The Piano
/Today we said farewell to the piano that has been in the Cummer family for a hundred years. Known generally as "Auntie Ada's piano," after my great-aunt who provided the accompaniment for the song sessions in the parlour of the home in Calgary, I refer to it as "Uncle Roy's piano."
Ada's younger brother, Royden (Roy) Van Horne Cummer was a decorated war hero. Those are the Belgian Croix de Guerre and the French Croix de Guerre among his First World War mementos. But that’s a story for another day.
Like his older brother Jack and his younger brother Harold, Roy volunteered for military service in the First World War. Jack went overseas with Lord Strathcona’s Horse and wound up in Palestine with the British Imperial Army. Harold fought on the Western Front as an artilleryman. Corporal Roy Cummer served as a dispatch rider in the Yukon Company of the Canadian Motor Machine Gun Service.
In 1918 during the final push towards Germany, he was blown off his motorcycle by an artillery shell. He regained consciousness in a military hospital, and they patched him up and sent him back home to Calgary where resumed old friendships and favourite pastimes, including excursions to the Rocky Mountains.
Attire and equipment for hiking the Rockies was different back in 1921 — that’s Roy bringing up the rear.

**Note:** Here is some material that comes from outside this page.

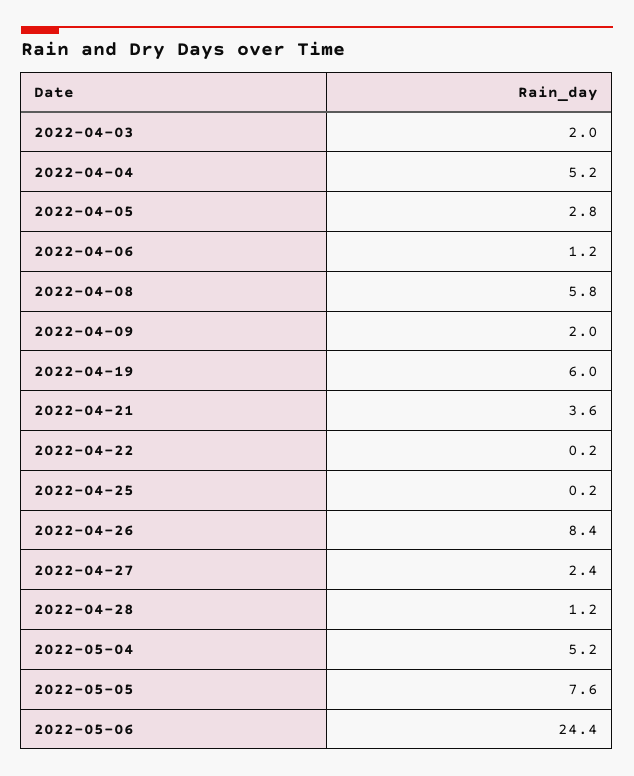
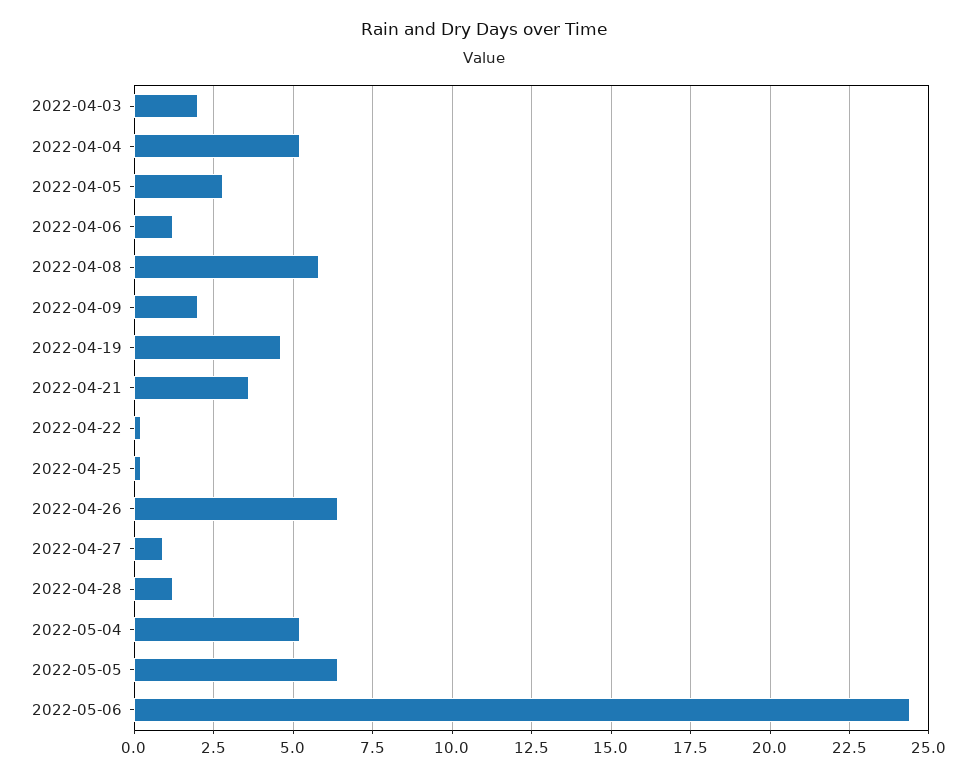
2022-04-19: 6 -> 4.5
2022-04-26: 8.4 -> 6.5
2022-04-27: 2.4 -> 1
2022-05-05: 7.6 -> 6.5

But as today, after a grueling hike there was always the promised relaxation of the Cave and Basin hot springs. The back of the photo entitles the picture “The Water Babies” and gives the date August 7/21.
Roy took up a job at the post office. He had a technique of laying the letters out along his left arm so he could see all their addresses as he sorted them out to their appropriate slot.
Those were halcyon days, but Roy was unaware he had a ticking time bomb in his body. Shrapnel from his war wound was slowly moving through his system until it reached his brain. He collapsed at work, they brought him home, but he never regained consciousness. On September 22, 1921, aged 28, he died.
With the proceeds of a life insurance policy, the family purchased the piano.
It was an upright grand, built in Montreal by Willis and Company. In Calgary, it had pride of place in the parlour of the family home on 13th Avenue SW, and was later moved to our home on 17th Avenue SW, then to Lindstrom Drive SW, and to my sister Diane’s home south of Calgary, near Nanton, Alberta. In the 1980s it was shipped back east to Ottawa where I had made my home.
Growing up in Calgary, piano lessons were an integral part of a child’s upbringing for all the cousins in our generation. Many of us learned our musical chops on “Auntie Ada’s piano” but I don’t think any of us approached the proficiency of Auntie Ada herself.
After a hundred years Uncle Roy's piano still holds a tune, and the Ottawa Piano Mover company will find it a new home. I hope its new family enjoys the piano as much as our family has over the decades.